Dataset extract Block Start

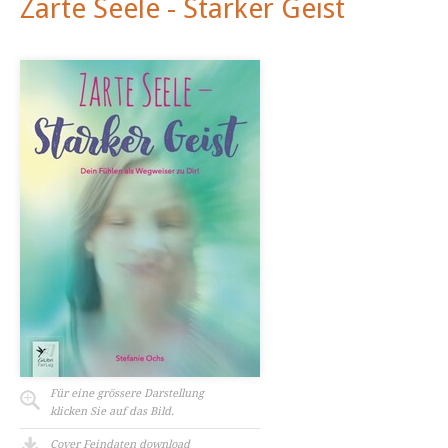
Zarte Seele - Starker Geist
Für eine grössere Darstellung
klicken Sie auf das Bild.
Cover Feindaten download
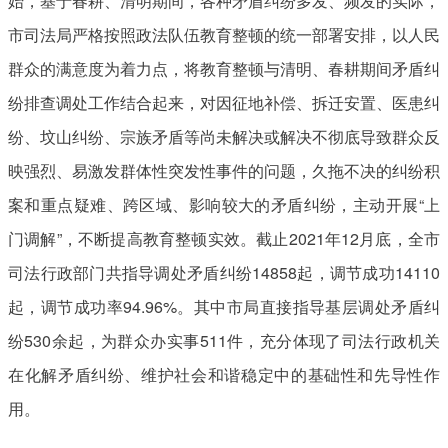
始，基于春耕、清明期间，各种矛盾纠纷多发、频发的实际，
市司法局严格按照政法队伍教育整顿的统一部署安排，以人民
群众的满意度为着力点，将教育整顿与清明、春耕期间矛盾纠
纷排查调处工作结合起来，对因征地补偿、拆迁安置、医患纠
纷、坟山纠纷、宗族矛盾等尚未解决或解决不彻底导致群众反
映强烈、易激发群体性突发性事件的问题，久拖不决的纠纷积
案和重点疑难、跨区域、影响较大的矛盾纠纷，主动开展“上
门调解”，不断提高教育整顿实效。截止2021年12月底，全市
司法行政部门共指导调处矛盾纠纷14858起，调节成功14110
起，调节成功率94.96%。其中市局直接指导基层调处矛盾纠
纷530余起，为群众办实事511件，充分体现了司法行政机关
在化解矛盾纠纷、维护社会和谐稳定中的基础性和先导性作
用。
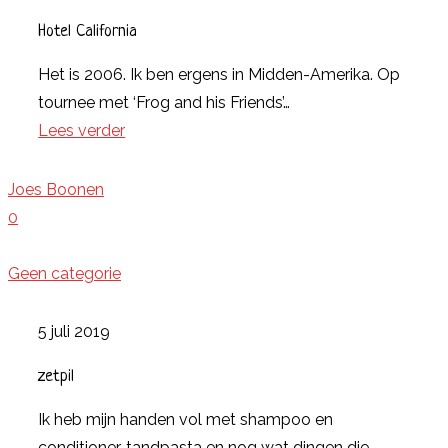
Hotel California
Het is 2006. Ik ben ergens in Midden-Amerika. Op
tournee met ‘Frog and his Friends’…
Lees verder
Joes Boonen
0
Geen categorie
5 juli 2019
zetpil
Ik heb mijn handen vol met shampoo en
conditioner, tandpasta en nog wat dingen die…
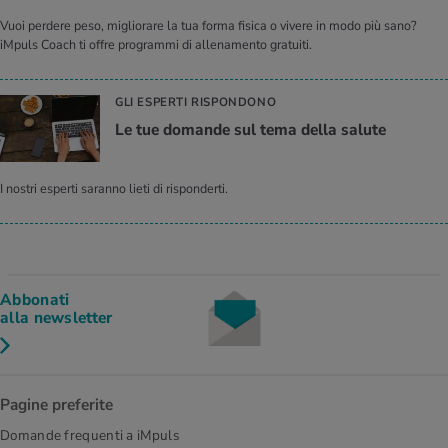
Vuoi perdere peso, migliorare la tua forma fisica o vivere in modo più sano?
iMpuls Coach ti offre programmi di allenamento gratuiti.
GLI ESPERTI RISPONDONO
Le tue do­man­de sul tema della sa­lu­te
I nostri esperti saranno lieti di risponderti.
Abbonati
alla newsletter
Pagine preferite
Domande frequenti a iMpuls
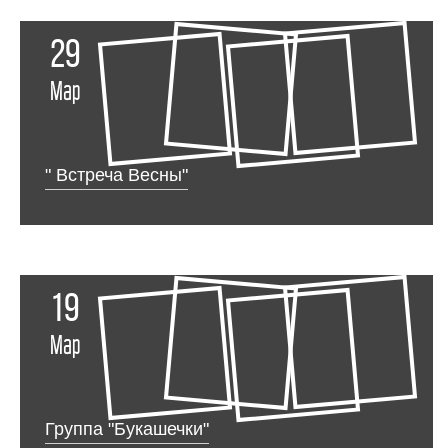
29
Мар
" Встреча Весны"
19
Мар
Группа "Букашечки"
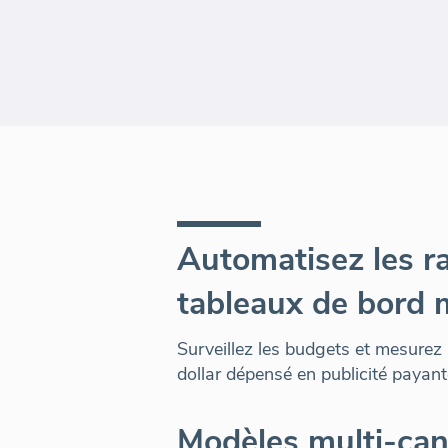
Automatisez les r
tableaux de bord 
Surveillez les budgets et mesurez 
dollar dépensé en publicité payant
Modèles multi-ca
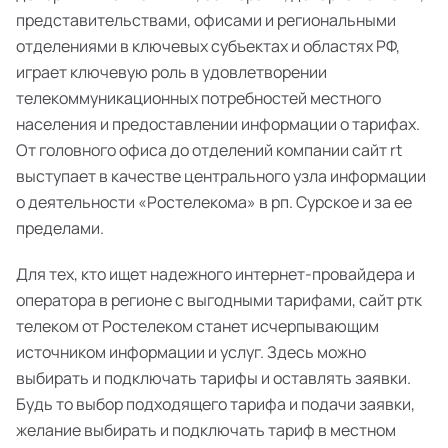
представительствами, офисами и региональными
отделениями в ключевых субъектах и областях РФ,
играет ключевую роль в удовлетворении
телекоммуникационных потребностей местного
населения и предоставлении информации о тарифах.
От головного офиса до отделений компании сайт rt
выступает в качестве центрального узла информации
о деятельности «Ростелекома» в рп. Сурское и за ее
пределами.
Для тех, кто ищет надежного интернет-провайдера и
оператора в регионе с выгодными тарифами, сайт ртк
телеком от Ростелеком станет исчерпывающим
источником информации и услуг. Здесь можно
выбирать и подключать тарифы и оставлять заявки.
Будь то выбор подходящего тарифа и подачи заявки,
желание выбирать и подключать тариф в местном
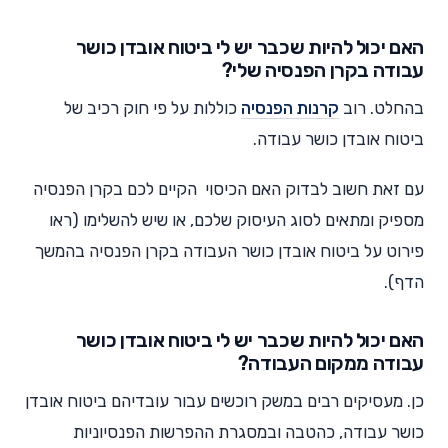
האם יכול להיות שכבר יש לי ביטוח אובדן כושר
עבודה בקרן הפנסיה שלי?
בהחלט. רוב
קרנות הפנסיה
כוללות על פי חוק רכיב של
ביטוח אובדן כושר עבודה.
עם זאת חשוב לבדוק האם הכיסוי הקיים לכם בקרן הפנסיה
מספיק ומתאים לסוג העיסוק שלכם, או שיש להשלימו (ראו
פירוט על ביטוח אובדן כושר העבודה בקרן הפנסיה בהמשך
הדף).
האם יכול להיות שכבר יש לי ביטוח אובדן כושר
עבודה ממקום העבודה?
כן. מעסיקים רבים במשק רוכשים עבור עובדיהם ביטוח אובדן
כושר עבודה, כהטבה ובמסגרת ההפרשות הפנסיוניות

Dataset extract Block End

» What to produce:
Find each line in the data that contains the word "כושר", and copy those lines out in full.

» Exercise output:
האם יכול להיות שכבר יש לי ביטוח אובדן כושר
ביטוח אובדן כושר עבודה.
פירוט על ביטוח אובדן כושר העבודה בקרן הפנסיה בהמשך
האם יכול להיות שכבר יש לי ביטוח אובדן כושר
כושר עבודה, כהטבה ובמסגרת ההפרשות הפנסיוניות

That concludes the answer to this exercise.